Abstract: Gradient Boosted Trees have become a widely used method for prediction using structured data. They generally provide the best predictive power, but are sometimes criticized for being "difficult to interpret". However, to some degree, this criticism is misdirected -- rather than being uninterpretable, they simply have more complicated interpretations, reflecting a more sophisticated understanding of the underlying dynamics of the variables.
In this workshop, we will work hands-on using XGBoost with real-world data sets to demonstrate how to approach data sets with the twin goals of prediction and understanding in a manner such that improvements in one area yield improvements in the other. Using modern tooling such as Individual Conditional Expectation (ICE) plots and SHAP, as well as a sense of curiosity, we will extract powerful insights that could not be gained from simpler methods. In particular, attention will be placed on how to approach a data set with the goal of understanding as well as prediction.
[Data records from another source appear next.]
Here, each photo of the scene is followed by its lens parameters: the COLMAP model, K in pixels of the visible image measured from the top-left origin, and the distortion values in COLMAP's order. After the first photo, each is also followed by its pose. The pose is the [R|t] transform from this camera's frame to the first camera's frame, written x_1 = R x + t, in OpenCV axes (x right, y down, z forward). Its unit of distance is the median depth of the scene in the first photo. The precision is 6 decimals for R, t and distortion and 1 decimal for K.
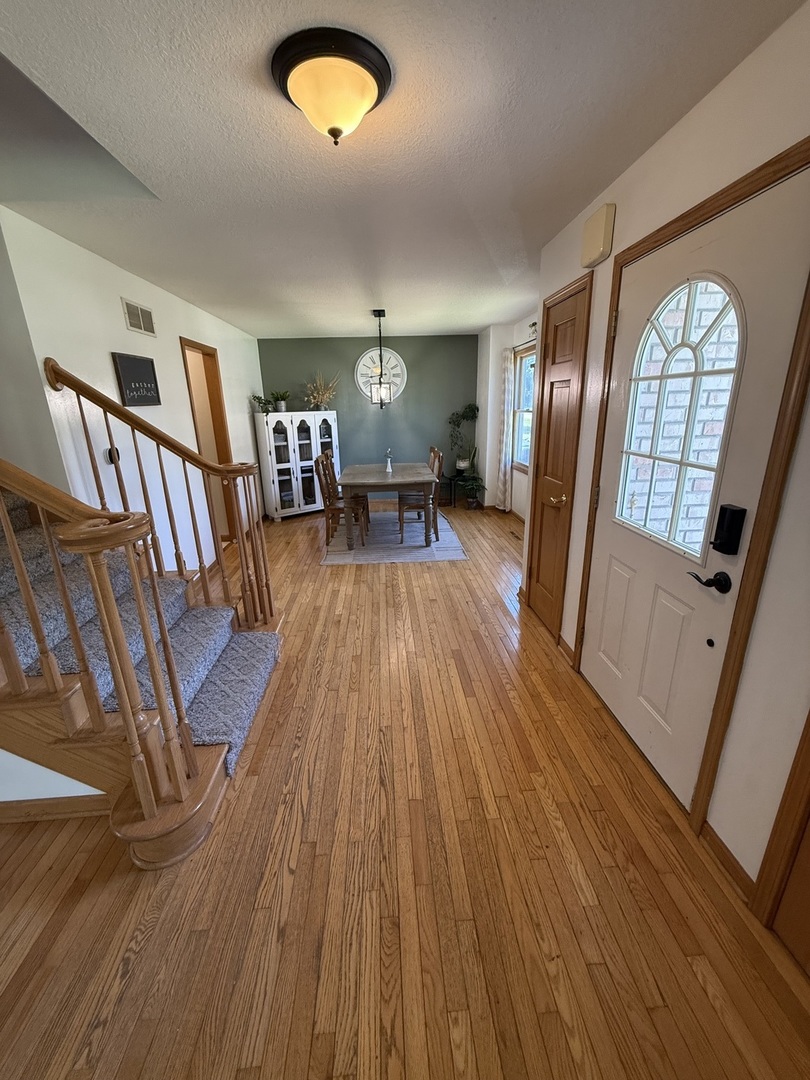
lens RADIAL K [[430.6, 0, 406.5], [0, 430.6, 537.5], [0, 0, 1]] dist [-0.000700, 0.000140]
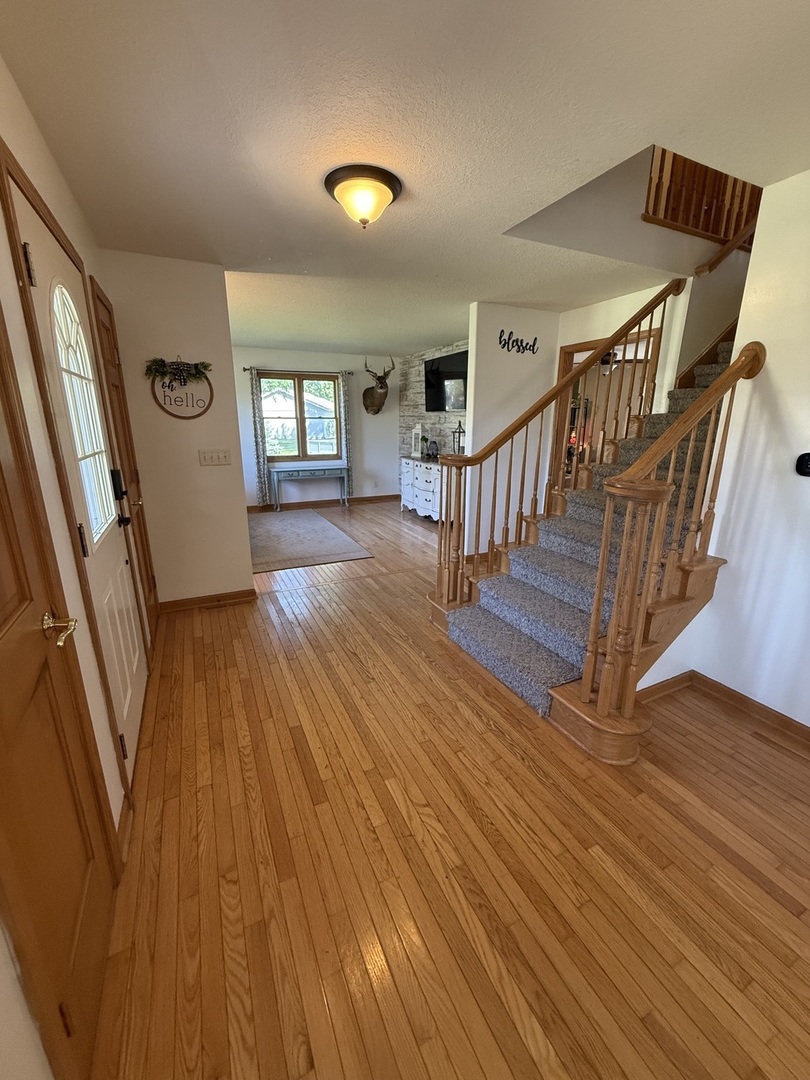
lens RADIAL K [[430.6, 0, 406.5], [0, 430.6, 537.5], [0, 0, 1]] dist [-0.000700, 0.000140]
pose [[-0.923923, 0.119006, -0.363598, 0.086145], [-0.097558, 0.845683, 0.524693, -0.183101], [0.369930, 0.520248, -0.769736, 0.633577]]
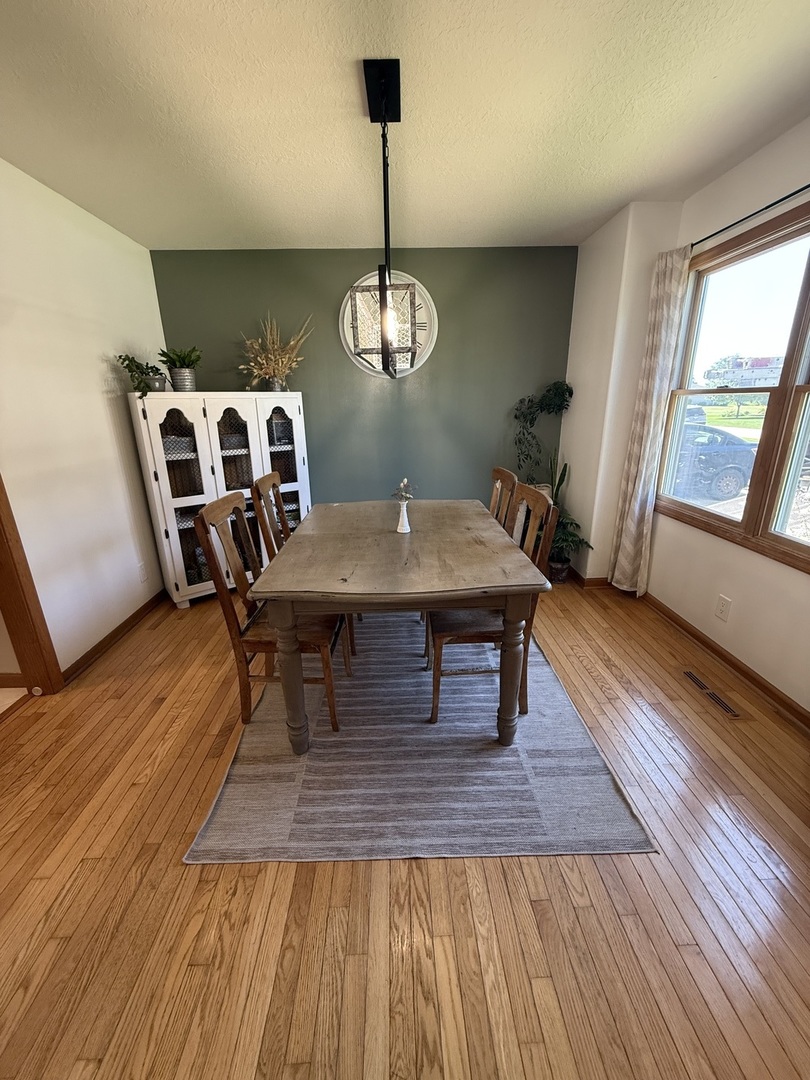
lens RADIAL K [[430.6, 0, 406.5], [0, 430.6, 537.5], [0, 0, 1]] dist [-0.000700, 0.000140]
pose [[0.999639, 0.014441, -0.022642, -0.024989], [-0.014276, 0.999870, 0.007450, -0.133355], [0.022747, -0.007124, 0.999716, 0.518124]]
Bio: Brian Lucena is Principal at Lucena Consulting and a consulting Data Scientist at Agentero. An applied mathematician in every sense, he is passionate about applying modern machine learning techniques to understand the world and act upon it. In previous roles he has served as SVP of Analytics at PCCI, Principal Data Scientist at Clover Health, and Chief Mathematician at Guardian Analytics. He has taught at numerous institutions including UC-Berkeley, Brown, USF, and the Metis Data Science Bootcamp.